## LISTING

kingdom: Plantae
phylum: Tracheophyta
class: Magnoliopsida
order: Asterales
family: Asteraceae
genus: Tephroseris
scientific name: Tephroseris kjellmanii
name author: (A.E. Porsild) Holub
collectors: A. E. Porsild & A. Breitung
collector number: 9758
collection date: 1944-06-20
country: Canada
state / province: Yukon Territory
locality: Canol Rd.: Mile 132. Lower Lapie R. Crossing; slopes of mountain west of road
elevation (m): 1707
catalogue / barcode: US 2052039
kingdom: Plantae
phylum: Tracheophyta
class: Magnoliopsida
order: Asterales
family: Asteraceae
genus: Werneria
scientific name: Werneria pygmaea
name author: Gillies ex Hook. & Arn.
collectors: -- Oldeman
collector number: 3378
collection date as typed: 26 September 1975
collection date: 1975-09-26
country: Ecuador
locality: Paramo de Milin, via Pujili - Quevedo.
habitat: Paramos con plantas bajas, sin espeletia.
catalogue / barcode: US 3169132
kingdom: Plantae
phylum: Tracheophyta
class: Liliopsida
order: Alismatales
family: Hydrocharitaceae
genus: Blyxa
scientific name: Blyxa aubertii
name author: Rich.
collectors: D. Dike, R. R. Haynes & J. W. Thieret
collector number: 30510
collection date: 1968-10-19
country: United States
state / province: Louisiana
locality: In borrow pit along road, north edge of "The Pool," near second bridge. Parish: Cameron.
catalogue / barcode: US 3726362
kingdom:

## THE REQUEST
Turn all of the records above into a JSON list of strings, with one string for each line and any blank lines left out.

## SOLVED EXERCISE
[
  "kingdom: Plantae",
  "phylum: Tracheophyta",
  "class: Magnoliopsida",
  "order: Asterales",
  "family: Asteraceae",
  "genus: Tephroseris",
  "scientific name: Tephroseris kjellmanii",
  "name author: (A.E. Porsild) Holub",
  "collectors: A. E. Porsild & A. Breitung",
  "collector number: 9758",
  "collection date: 1944-06-20",
  "country: Canada",
  "state / province: Yukon Territory",
  "locality: Canol Rd.: Mile 132. Lower Lapie R. Crossing; slopes of mountain west of road",
  "elevation (m): 1707",
  "catalogue / barcode: US 2052039",
  "kingdom: Plantae",
  "phylum: Tracheophyta",
  "class: Magnoliopsida",
  "order: Asterales",
  "family: Asteraceae",
  "genus: Werneria",
  "scientific name: Werneria pygmaea",
  "name author: Gillies ex Hook. & Arn.",
  "collectors: -- Oldeman",
  "collector number: 3378",
  "collection date as typed: 26 September 1975",
  "collection date: 1975-09-26",
  "country: Ecuador",
  "locality: Paramo de Milin, via Pujili - Quevedo.",
  "habitat: Paramos con plantas bajas, sin espeletia.",
  "catalogue / barcode: US 3169132",
  "kingdom: Plantae",
  "phylum: Tracheophyta",
  "class: Liliopsida",
  "order: Alismatales",
  "family: Hydrocharitaceae",
  "genus: Blyxa",
  "scientific name: Blyxa aubertii",
  "name author: Rich.",
  "collectors: D. Dike, R. R. Haynes & J. W. Thieret",
  "collector number: 30510",
  "collection date: 1968-10-19",
  "country: United States",
  "state / province: Louisiana",
  "locality: In borrow pit along road, north edge of \"The Pool,\" near second bridge. Parish: Cameron.",
  "catalogue / barcode: US 3726362",
  "kingdom:"
]